Gerhard Richter’s Eisberg (1982) led a sale of contemporary art in London last night.
The painting achieved £17.7m ($21.5m), a significant increase on its £12m ($14.5m) estimate.
Richter painted this work following a cruise through the straits of Greenland
It’s one of a handful of photorealistic paintings on this subject that he produced following a cruise through the straits of Greenland.
Richter explained later that his intention was to echo German landscape artist Caspar David Friedrich’s The Wreck of Hope (1823-1824), a famous painting showing a ship wrecked in a desolate and icy landscape.
Richter had divorced his first wife in 1982 and the subject matter gives a good indication of his mental state.
Christie’s comments: “Utterly glorifying the mesmeric, inhuman beauty of Nature in its most uncompromising wild state, Eisberg innovatively foregrounds history and artistic inheritance within the complex debate for painting’s legitimacy in the later Twentieth Century.”
Jean-Michel Basquiat’s Untitled (One Eyed Man or Xerox Face) realised £11.9m ($14.4m).

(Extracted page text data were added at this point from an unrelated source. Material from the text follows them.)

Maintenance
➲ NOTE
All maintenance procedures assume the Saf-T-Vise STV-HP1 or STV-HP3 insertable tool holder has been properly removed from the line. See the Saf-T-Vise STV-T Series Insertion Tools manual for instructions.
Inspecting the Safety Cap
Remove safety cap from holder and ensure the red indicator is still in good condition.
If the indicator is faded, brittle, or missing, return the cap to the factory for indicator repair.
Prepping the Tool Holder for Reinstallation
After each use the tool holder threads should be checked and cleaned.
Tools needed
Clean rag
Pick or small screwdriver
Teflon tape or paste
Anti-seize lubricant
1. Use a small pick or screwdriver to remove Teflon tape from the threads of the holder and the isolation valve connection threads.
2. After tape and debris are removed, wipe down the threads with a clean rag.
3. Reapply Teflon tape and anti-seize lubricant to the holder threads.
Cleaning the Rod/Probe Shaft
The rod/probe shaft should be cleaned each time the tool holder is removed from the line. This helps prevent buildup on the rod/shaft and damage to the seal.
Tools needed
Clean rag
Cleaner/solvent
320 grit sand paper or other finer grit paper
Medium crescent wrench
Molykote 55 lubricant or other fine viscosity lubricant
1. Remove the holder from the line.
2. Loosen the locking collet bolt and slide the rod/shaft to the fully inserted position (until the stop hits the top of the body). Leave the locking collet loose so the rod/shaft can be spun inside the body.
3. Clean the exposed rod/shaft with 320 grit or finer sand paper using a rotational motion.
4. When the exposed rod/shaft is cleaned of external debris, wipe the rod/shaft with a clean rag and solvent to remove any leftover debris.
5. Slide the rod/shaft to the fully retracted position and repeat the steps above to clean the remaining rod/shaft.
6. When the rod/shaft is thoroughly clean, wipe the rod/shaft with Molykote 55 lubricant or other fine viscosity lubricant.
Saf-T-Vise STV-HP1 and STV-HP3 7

Basquiat's was at the height of his fame in 1982
That’s a phenomenal result, when you consider it last sold for $23,100 in 1982 (the year it was painted).
In the intervening years it has racked up growth of 20.1% per annum.
No wonder Basquiat is in such high demand.
The piece is typical of the artist’s work from this era and shows a male figure with arms triumphantly raised.
Basquiat was inspired by the achievements of black athletes and musicians, whose ascent to stardom mirrored his own, and regularly included them as a theme in his work.